Analyst Insights on Root Causes

Experts state that the threats are a product of the language coming from senior administration figures.

In spring, the Global Project Against Hate and Extremism (GPAHE) published a detailed report claiming that “harmful and highly irresponsible statements from Trump administration members and allies align with rising violent posts on online platforms.” It noted “a 54% rise in demands for impeachment and physical intimidation against judges across social media platforms from January to February of this year, the initial period of Trump’s administration.”

Heidi Beirich, the co-founder of GPAHE, said: “Trump’s threats against judges have certainly driven digital abuse at judges and demands for ouster. Attacking the judiciary is one more step in the administration's advance towards strongman rule.”

Global Strongman Playbook

This progression towards autocracy has been well-trodden in recent years in multiple nations, including by the Salvadoran.

In several years ago, immediately after starting a second term in the face of constitutional prohibitions, Bukele’s allies in congress voted to remove the country’s top prosecutor and several justices on the constitutional court. The judges, who had angered him by ruling against pandemic policies, made way for replacements hand picked by Bukele.

The move mirrored Viktor Orbán’s remodeling of the nation's judiciary several years back; Recep Tayyip Erdoğan’s judicial purges recently; and attempts at similar moves in the Middle Eastern state and Poland.

Undermining Court Autonomy

Experts explain that the intimidation and rhetorical attacks in the US can be seen as attempts to undermine judicial independence in a structure that offers no easy way for the president to remove judges Trump opposes.

Meghan Leonard, an academic at the university who has studied authoritarian backsliding in free nations, said the Trump administration had learned from the models set by strongmen abroad.

“The administration is looking around at these achievements and setbacks. They know they’re not going to be able to enact any laws that would undermine the judiciary,” she said.
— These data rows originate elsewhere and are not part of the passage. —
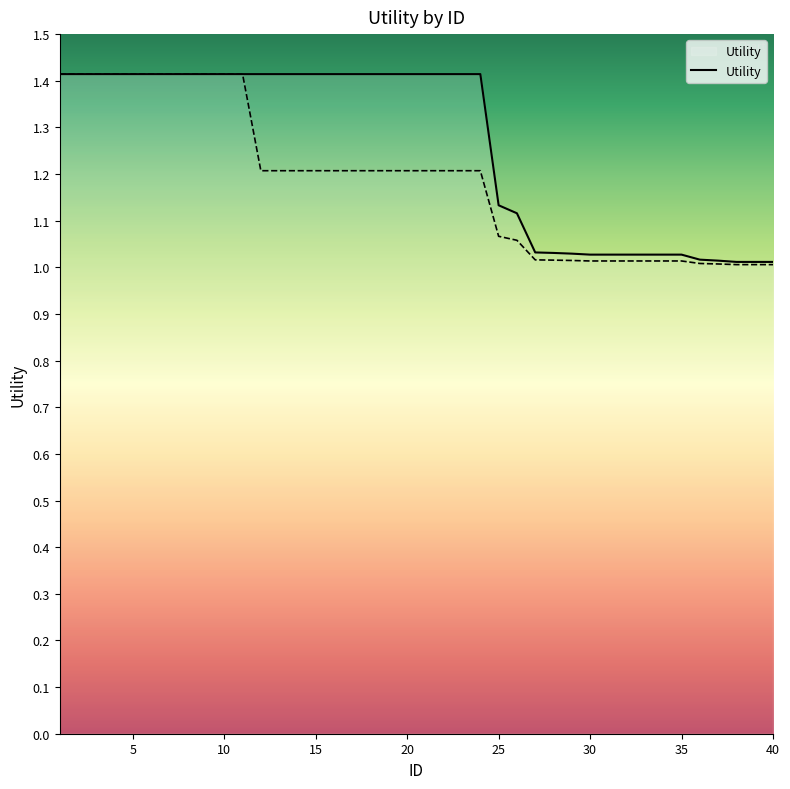

Between 37 and 2, which is larger?

2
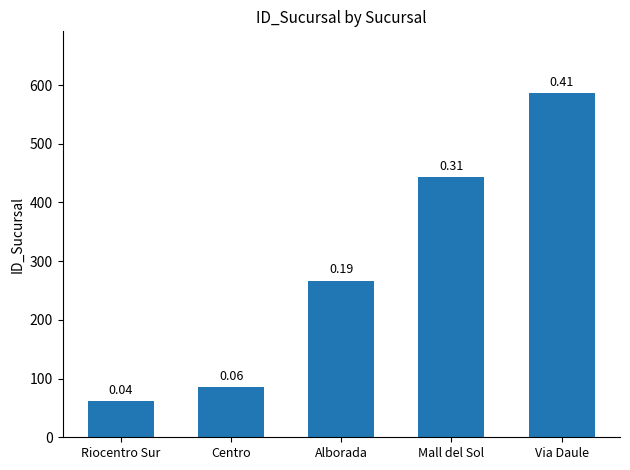

Does the chart contain any negative values?

No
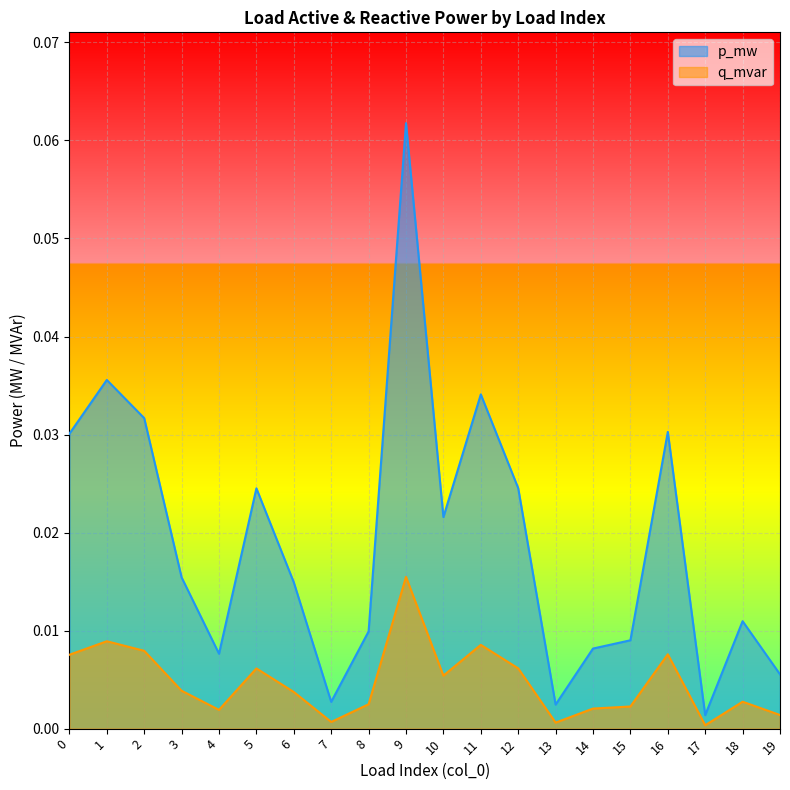

Is the value of p_mw at 14 greater than the value of q_mvar at 19?

Yes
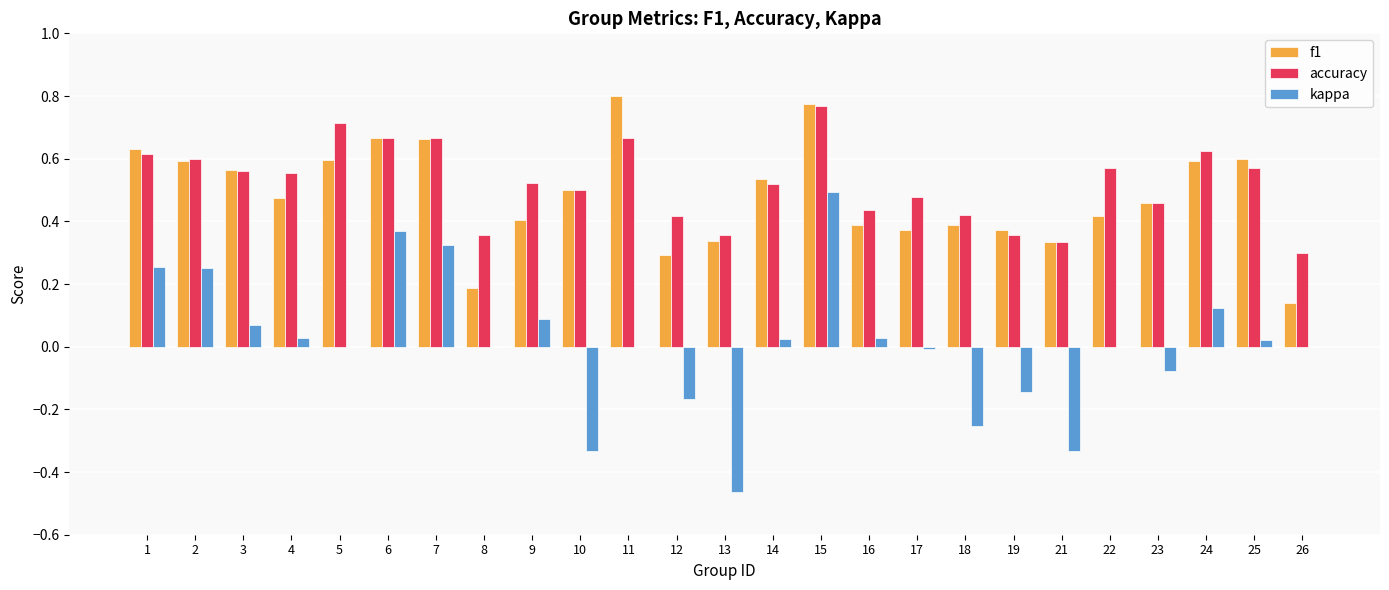

Is it true that f1 equals 0.5 at 16?

False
Citing examples such as the advisor's relentless claims of nearly limitless executive power, she noted: “They openly attack the courts by stating repeatedly that it is not a co-equal branch in the separation of powers.

“They continue to reframe the discussion by repeating their claim that the executive has greater authority than this other co-equal branch, which is not how checks and balances work.”

Leonard said: “Justices' only protection is people’s belief in the authority of their capacity to make those rulings. Personal intimidation on top of weakening trust in courts may make judges hesitate about decisions that go against the current administration, which is, of course, highly concerning for court oversight and for the political system.”

Coercion Methods

Kim Lane Scheppele, professor of social science and global studies at Princeton University, has documented the use of “autocratic legalism” by the such as the Hungarian and Putin, and has warned about rising dangers to judges in the US.

She highlighted a series of so-called “harassment deliveries” recently, in which judges have received unsolicited pizza deliveries with the recipient listed as a name, the son of Justice Salas, who was murdered at the residence in 2020 by a gunman aiming at the judge.

“Everyone understands what it means. ‘Your address is known. You are a target,’” the professor said.

“Federal judges are protected by the presidential protection and the federal police. And those are both dedicated police units that are placed institutionally inside the Department of Justice. And the former AG has been spearheading the criticism on federal judges.”

Administration Aims

Regarding the administration’s aims, the expert said that “impeaching a US justice is almost certainly not going to happen because it’s so hard to do. {Right now|Currently

Latoya Campbell
Latoya Campbell

Elara Vance ist eine preisgekrönte Journalistin mit über einem Jahrzehnt Erfahrung in der Berichterstattung über internationale Politik und gesellschaftliche Entwicklungen.